Düşüncelerin yoğunlaştığı, bastığı taşların üzerinde tüten bilgelik kırıntılarını bile hissedebildiği küçük tepede yavaşlama ihtiyacı hissetti. Acele etmeye gerek yoktu, acele edilecek bir durumda yoktu. Yavaş yavaş tepeye tırmanmaya başladıkça göğsünün içini dolduran yaşam enerjisinin hareketlendiğini adeta çıkmak için bir oyuk aradığını hissetti. Kaynayan eriyik alevlerin denizlerle buluşma isteği gibiydi, heyecan verici ve korkutucu bir histi, elbette eriyik alevlerin sulara erişmesi gibi kaybolacağını biliyordu ama o alevleri izlemesi o kadar zevkliydi ki bunu içinde hissetmek için defalarca nöbet tutmuş, doğayla tekrar bütünleşmek için gözlerini kırpmamıştı.
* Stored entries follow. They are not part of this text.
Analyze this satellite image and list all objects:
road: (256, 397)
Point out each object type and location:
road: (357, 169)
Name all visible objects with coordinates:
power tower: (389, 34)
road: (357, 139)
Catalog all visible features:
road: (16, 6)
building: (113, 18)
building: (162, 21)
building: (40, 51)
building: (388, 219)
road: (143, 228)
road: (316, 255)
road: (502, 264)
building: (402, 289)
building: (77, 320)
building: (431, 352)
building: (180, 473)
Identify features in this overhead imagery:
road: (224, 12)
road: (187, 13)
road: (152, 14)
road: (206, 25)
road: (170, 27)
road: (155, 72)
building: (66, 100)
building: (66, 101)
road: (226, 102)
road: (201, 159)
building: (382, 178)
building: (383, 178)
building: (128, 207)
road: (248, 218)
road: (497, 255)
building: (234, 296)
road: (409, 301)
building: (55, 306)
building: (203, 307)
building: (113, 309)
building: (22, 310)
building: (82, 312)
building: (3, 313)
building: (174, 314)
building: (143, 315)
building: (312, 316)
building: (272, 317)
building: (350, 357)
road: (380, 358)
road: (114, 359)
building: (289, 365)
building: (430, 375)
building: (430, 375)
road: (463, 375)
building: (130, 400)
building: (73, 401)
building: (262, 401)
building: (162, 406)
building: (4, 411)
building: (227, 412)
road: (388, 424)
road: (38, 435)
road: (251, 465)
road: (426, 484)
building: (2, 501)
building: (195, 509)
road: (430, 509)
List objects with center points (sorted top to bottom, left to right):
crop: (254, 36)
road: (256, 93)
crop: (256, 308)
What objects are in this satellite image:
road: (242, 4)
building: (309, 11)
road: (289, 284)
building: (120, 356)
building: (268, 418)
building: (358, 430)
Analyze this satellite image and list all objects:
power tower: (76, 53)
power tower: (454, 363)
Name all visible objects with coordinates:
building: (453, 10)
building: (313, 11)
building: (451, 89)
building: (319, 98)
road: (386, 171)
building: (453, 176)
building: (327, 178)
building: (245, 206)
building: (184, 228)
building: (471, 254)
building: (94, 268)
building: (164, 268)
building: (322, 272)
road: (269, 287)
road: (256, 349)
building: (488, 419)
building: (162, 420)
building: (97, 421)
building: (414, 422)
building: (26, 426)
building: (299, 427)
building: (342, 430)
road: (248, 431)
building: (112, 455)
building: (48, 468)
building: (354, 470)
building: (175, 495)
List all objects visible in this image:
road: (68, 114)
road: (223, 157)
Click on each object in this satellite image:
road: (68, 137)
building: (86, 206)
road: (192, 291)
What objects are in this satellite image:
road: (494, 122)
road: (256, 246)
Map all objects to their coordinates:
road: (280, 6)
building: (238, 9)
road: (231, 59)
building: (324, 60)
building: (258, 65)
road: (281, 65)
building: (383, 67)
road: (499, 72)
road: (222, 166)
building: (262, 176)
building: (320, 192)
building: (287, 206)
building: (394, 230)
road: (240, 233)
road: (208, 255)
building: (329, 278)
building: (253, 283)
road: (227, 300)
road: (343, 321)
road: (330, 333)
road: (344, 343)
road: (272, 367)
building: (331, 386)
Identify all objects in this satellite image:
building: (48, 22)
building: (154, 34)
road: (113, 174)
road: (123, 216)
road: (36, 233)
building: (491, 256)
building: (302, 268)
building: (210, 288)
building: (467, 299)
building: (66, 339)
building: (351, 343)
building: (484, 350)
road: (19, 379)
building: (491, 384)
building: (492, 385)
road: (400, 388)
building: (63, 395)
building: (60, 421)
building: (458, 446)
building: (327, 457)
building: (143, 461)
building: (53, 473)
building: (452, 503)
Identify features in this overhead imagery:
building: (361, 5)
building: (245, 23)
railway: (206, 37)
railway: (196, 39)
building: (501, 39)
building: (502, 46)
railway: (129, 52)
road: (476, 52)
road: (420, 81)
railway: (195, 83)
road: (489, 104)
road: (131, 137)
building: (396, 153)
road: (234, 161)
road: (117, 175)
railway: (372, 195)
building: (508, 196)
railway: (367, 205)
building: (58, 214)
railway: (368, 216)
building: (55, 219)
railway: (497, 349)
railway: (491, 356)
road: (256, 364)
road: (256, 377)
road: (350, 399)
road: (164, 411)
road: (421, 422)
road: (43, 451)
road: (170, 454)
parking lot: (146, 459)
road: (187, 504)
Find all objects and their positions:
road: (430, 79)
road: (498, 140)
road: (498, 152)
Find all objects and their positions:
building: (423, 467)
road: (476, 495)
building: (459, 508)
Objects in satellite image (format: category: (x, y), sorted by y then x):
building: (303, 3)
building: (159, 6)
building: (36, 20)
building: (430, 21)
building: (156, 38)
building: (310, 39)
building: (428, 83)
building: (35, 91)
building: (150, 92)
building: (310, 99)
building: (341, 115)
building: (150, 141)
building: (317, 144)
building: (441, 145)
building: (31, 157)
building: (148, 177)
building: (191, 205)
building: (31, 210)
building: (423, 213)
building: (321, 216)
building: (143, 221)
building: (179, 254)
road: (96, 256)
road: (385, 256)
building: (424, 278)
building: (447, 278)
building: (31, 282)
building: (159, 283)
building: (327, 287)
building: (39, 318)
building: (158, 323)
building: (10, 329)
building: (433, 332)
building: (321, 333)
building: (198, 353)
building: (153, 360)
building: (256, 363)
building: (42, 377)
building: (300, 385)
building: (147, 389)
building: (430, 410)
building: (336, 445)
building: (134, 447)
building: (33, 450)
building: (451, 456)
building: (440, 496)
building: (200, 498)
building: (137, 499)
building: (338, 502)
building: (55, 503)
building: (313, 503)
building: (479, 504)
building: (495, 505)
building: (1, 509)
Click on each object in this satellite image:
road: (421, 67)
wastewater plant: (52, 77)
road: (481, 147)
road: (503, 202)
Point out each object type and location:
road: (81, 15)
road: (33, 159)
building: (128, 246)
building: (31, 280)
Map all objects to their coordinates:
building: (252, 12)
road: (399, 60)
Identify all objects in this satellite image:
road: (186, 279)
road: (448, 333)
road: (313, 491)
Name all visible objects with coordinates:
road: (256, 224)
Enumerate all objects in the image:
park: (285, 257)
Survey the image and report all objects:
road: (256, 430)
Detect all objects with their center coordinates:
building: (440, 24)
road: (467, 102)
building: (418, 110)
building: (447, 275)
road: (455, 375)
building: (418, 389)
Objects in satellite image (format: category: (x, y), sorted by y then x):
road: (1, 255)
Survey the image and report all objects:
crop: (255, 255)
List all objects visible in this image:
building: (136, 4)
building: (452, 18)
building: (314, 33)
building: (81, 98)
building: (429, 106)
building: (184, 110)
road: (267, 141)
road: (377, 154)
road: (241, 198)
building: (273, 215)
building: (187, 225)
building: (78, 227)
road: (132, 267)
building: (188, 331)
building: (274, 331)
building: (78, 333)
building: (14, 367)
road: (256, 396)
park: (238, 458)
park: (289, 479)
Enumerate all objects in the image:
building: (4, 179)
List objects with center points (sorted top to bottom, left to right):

“Nihayet varmak üzereyiz Herg” dedi Sigin ve parmağını kaldırarak sırtı dönük duran Q’ut’u işaret etti. “Bak orada, sırtı bize dönük ve diğer kardeşlerimizde gelmişler, onlara katılmalıyız.”
Tepe keldi ve epeyce rüzgâr alıyor, bu onu özgür hissettiriyor, içindeki heyecanı alabora ediyordu. Ama Herg bu heyecanın kollarına öyle sıkıca sarılmıştı ki rüzgar onu uzaklara götürse bile bunu fark edemeyecek gibiydi. Dik ve taşlı tepeyi çıktıktan sonra büyük bir taşın üzerinde bekleyen babalarının varlığı ile aralarında sadece düz bir mesafe vardı.
Q’ut’un, insanlığın her şeyinin sırtı dönüktü, boynuna kadar inen saçlarının tepeleri dökülmüştü. Sigin babasının saçlarının zamanla grileştiğini iddia ediyordu fakat Herg varlığından emin olduğundan beri Q’ut’un saçları kül grisiydi.
Düz araziyi adımlayıp büyük taşın önüne geldiklerinde simsiyah gözleriyle Q’ut, oğullarına ve kızlarına bakıyordu. Gözleri irkiltici derece kara olmasına rağmen yüz hatları yumuşak ve sevgi doluydu. Bu onun kudretini tam anlamıyla yansıtamamasına sebep oluyor gibiydi, belki bu doğru değildi ama o bedende var olan kudret ve güç bundan ibaret gibi durmuyordu, belki de Q’ut onu nasıl bulacağını öğrenmeye gidiyordu. Peki, bunu ona kim söylemişti? Q’ut öğüt dinlemezdi, öğüt alacak kimseyi bilmezdi. Zaten yoktu!
Yavaş hareketlerle yakınlaştı, ağırdan alıyordu ve adımlarını nereye atacağını dahi düşünüyor, aynı zamanda düşünmeye gerek yokmuş ve bunu zaten biliyormuş gibi kayıtsızca davranabiliyordu. Gözlerini oğullarına doğru odaklamıştı fakat aklında bambaşka unsurlar dans ediyor gibiydi.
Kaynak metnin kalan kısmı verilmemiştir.